Fast forward eight years to a conversation I had recently with an old friend who was present during my pride-crippling “floor-surfing” incident.
“Hey, Joe, do you remember the time when you were on crutches?”
“I can’t forget,” I answered. “Why do you ask?”
“Do you remember when your crutches collapsed and you fell on the floor?”
“Oh, for sure! That was crazy!”
He continued with carefully placed words and a shameful grin. “Well, your crutches…”
He paused and held his breath. “Before we left that day, we reworked them, just a little bit, loosened a few screws…”
“What??” I yelled in disbelief! After a moment of rewriting history in my mind, the corners of my gaping mouth slowly turned upward and we both broke into a hearty laugh!
I honestly wish I could tell you that this incident changed me forever, instantly transforming me into a selfless teen with a heart for everyone unpopular, but you can be sure I never mocked people with crutches again!
It took me a few more years of catastrophes and soul searching to help me begin to learn the meaning of compassion for others.
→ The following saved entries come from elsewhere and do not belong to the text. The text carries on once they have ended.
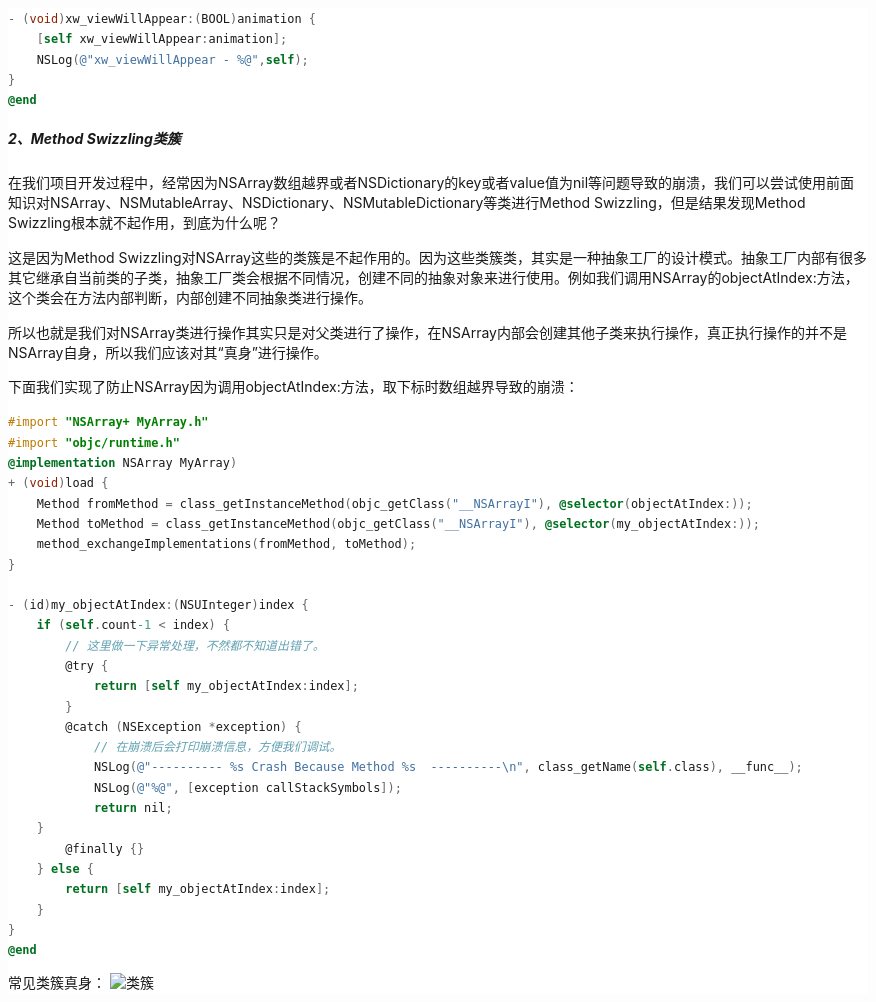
 ``` objective-c
- (void)xw_viewWillAppear:(BOOL)animation {
    [self xw_viewWillAppear:animation];
    NSLog(@"xw_viewWillAppear - %@",self);
}
@end

```
##### 2、Method Swizzling类簇
在我们项目开发过程中，经常因为NSArray数组越界或者NSDictionary的key或者value值为nil等问题导致的崩溃，我们可以尝试使用前面知识对NSArray、NSMutableArray、NSDictionary、NSMutableDictionary等类进行Method Swizzling，但是结果发现Method Swizzling根本就不起作用，到底为什么呢？

这是因为Method Swizzling对NSArray这些的类簇是不起作用的。因为这些类簇类，其实是一种抽象工厂的设计模式。抽象工厂内部有很多其它继承自当前类的子类，抽象工厂类会根据不同情况，创建不同的抽象对象来进行使用。例如我们调用NSArray的objectAtIndex:方法，这个类会在方法内部判断，内部创建不同抽象类进行操作。

所以也就是我们对NSArray类进行操作其实只是对父类进行了操作，在NSArray内部会创建其他子类来执行操作，真正执行操作的并不是NSArray自身，所以我们应该对其“真身”进行操作。

下面我们实现了防止NSArray因为调用objectAtIndex:方法，取下标时数组越界导致的崩溃：


```objective-c
#import "NSArray+ MyArray.h"
#import "objc/runtime.h"
@implementation NSArray MyArray)
+ (void)load {
    Method fromMethod = class_getInstanceMethod(objc_getClass("__NSArrayI"), @selector(objectAtIndex:));
    Method toMethod = class_getInstanceMethod(objc_getClass("__NSArrayI"), @selector(my_objectAtIndex:));
    method_exchangeImplementations(fromMethod, toMethod);
}

- (id)my_objectAtIndex:(NSUInteger)index {
    if (self.count-1 < index) {
        // 这里做一下异常处理，不然都不知道出错了。
        @try {
            return [self my_objectAtIndex:index];
        }
        @catch (NSException *exception) {
            // 在崩溃后会打印崩溃信息，方便我们调试。
            NSLog(@"---------- %s Crash Because Method %s  ----------\n", class_getName(self.class), __func__);
            NSLog(@"%@", [exception callStackSymbols]);
            return nil;
    }
        @finally {}
    } else {
        return [self my_objectAtIndex:index];
    }
}
@end
```

常见类簇真身：
![类簇](https://github.com/qxuewei/XWResources/blob/master/images/runtime_%E7%B1%BB%E7%B0%87%E7%9C%9F%E8%BA%AB.png?raw=true)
After I made a seriously cool life change and chose Jesus as the supreme commander of my life, I learned from the Bible how much He loves and cares for each person that He created, including me. I didn’t need to hurt other people or look better than them in order to find acceptance and approval. Knowing that I am infinitely loved and accepted has given me true confidence.
We’re all beautiful in our own way. Jeremiah 31:3 says, “I have loved you with an everlasting love; I have drawn you with unfailing kindness.”1
King David, the last of eight brothers, had plenty of moments when he was a kid where others tried to make him feel inferior and on the “shallow end of the gene pool.” But David was confident that God had made him unique and he didn’t let anyone else distract him from becoming the man God made him to be! In one of his recorded prayers, he told the Lord, “You alone created my inner being. You knitted me together inside my mother. I will give thanks to you because I have been so amazingly and miraculously made.”2
If you’re finding yourself in the cruel school of “uncool,” or if you’re feeling insecure and forced to poke fun at others who you think aren’t as awesome as yourself, chew on this truth: The secret to true popularity isn’t found in trying so hard to be cool and doing whatever it takes to climb some imagined ladder of coolness. It’s found in believing that God made you unique. You’re already loved, popular, and cool in His eyes! A genuine unselfish interest in others is WAY more attractive than Hollywood hero aloofness, and can transform even the shyest teenager into a person of kindness and character. Break those levels of imagined popularity and you’ll find a barrage of unexpected friendships coming your way.
Believe me, you won’t find the word “uncool” anywhere in your life’s dictionary!